1 tablespoon extra virgin olive oil

1 pound mushrooms, cut in thick slices

1 bunch scallions, white and light green parts, finely chopped

2 garlic cloves, minced

Salt and freshly ground pepper to taste

1 small head cabbage

1/4 cup chopped cilantro

1/4 to 1/2 cup Chipotle Ranchera Salsa

8 corn tortillas

Queso fresco to taste

Preparation

Heat a large, heavy skillet over medium-high heat and add the olive oil. When the oil is hot, add the mushrooms and sear, stirring often or tossing in the pan, until they are lightly colored and beginning to sweat, 3 to 5 minutes. Add the scallions and cook, stirring, for about 1 minute, until tender.
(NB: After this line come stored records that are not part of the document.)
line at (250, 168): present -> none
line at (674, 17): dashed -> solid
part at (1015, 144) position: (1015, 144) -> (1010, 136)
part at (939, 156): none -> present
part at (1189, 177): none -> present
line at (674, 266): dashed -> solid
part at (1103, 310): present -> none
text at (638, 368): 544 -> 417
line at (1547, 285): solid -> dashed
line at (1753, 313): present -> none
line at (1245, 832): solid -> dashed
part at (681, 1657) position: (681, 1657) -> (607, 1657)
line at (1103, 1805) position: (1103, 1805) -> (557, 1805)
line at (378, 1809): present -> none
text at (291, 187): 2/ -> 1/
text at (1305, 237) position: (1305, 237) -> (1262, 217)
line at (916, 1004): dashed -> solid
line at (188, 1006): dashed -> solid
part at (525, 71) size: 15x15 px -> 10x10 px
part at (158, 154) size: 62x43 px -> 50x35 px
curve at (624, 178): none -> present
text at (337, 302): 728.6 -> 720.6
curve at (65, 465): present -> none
Add the garlic and cook, stirring, until fragrant, 30 seconds to a minute.

Season the mushrooms with salt and pepper and stir in the cabbage. Cook, stirring often, until the cabbage is tender, about 5 minutes. Add salt and pepper to taste and stir in the cilantro and .25 to .5 cup of the salsa (to taste).

Heat the tortillas. Top with the mushroom/cabbage mixture, sprinkle with cheese if desired, and serve.

Tip

Advance preparation: The mushroom filling will keep for about 3 days in the refrigerator.

GRILLED PORTOBELLO TACOS WITH SALSA VERDE

This yummy recipe was updated on the Vegetarian Times website on April 27, 2020. It begins, “Juicy, earthy portobello mushrooms make these tacos a mouthwatering treat.

“Don't worry if the mushroom caps seem slightly undercooked when you pull them from the grill; leave them out on a plate, and they will continue to cook (this is called carryover cooking).”

Makes 6 servings

To view this online, go to https://www.vegetariantimes.com/recipes/grilled-portobello-tacos-with-salsa-verde-recipe.

Ingredients

Marinade

1/3 cup canola oil

3 Tbs. balsamic vinegar

1 tsp. black pepper

Tacos

6 large portobello mushroom caps

6 6-inch soft corn tortillas

2 avocados, sliced

2 cups chopped tomatoes

3 cups shredded cabbage

Salsa Verde

4 tomatillos, chopped (or 1 cup canned)

1 large green bell pepper or poblano chile, roughly chopped

1 large bunch fresh cilantro, leaves only

1 medium onion, chopped

3 cloves garlic

3 tsp. organic sugar or agave nectar

1 1/4 tsp. canola oil

1 tsp. pepper

1/2 tsp. salt

Preparation

Preheat grill or grill pan to high heat. To make Marinade: combine all ingredients in small bowl.

To make Tacos:

Brush mushroom caps with marinade. Grill mushrooms 3 to 5 minutes per side. Cool until easy to handle, then slice into strips.

To make Salsa Verde:

Purée all ingredients in food processor 1 minute, or until smooth. Pour salsa over mushroom strips, and let stand 5 to 10 minutes.

Lightly warm tortillas 15 seconds per side in skillet or on griddle. Fill tortillas with sliced mushrooms, avocado slices, tomatoes, and cabbage. Top each taco with sour cream, if using.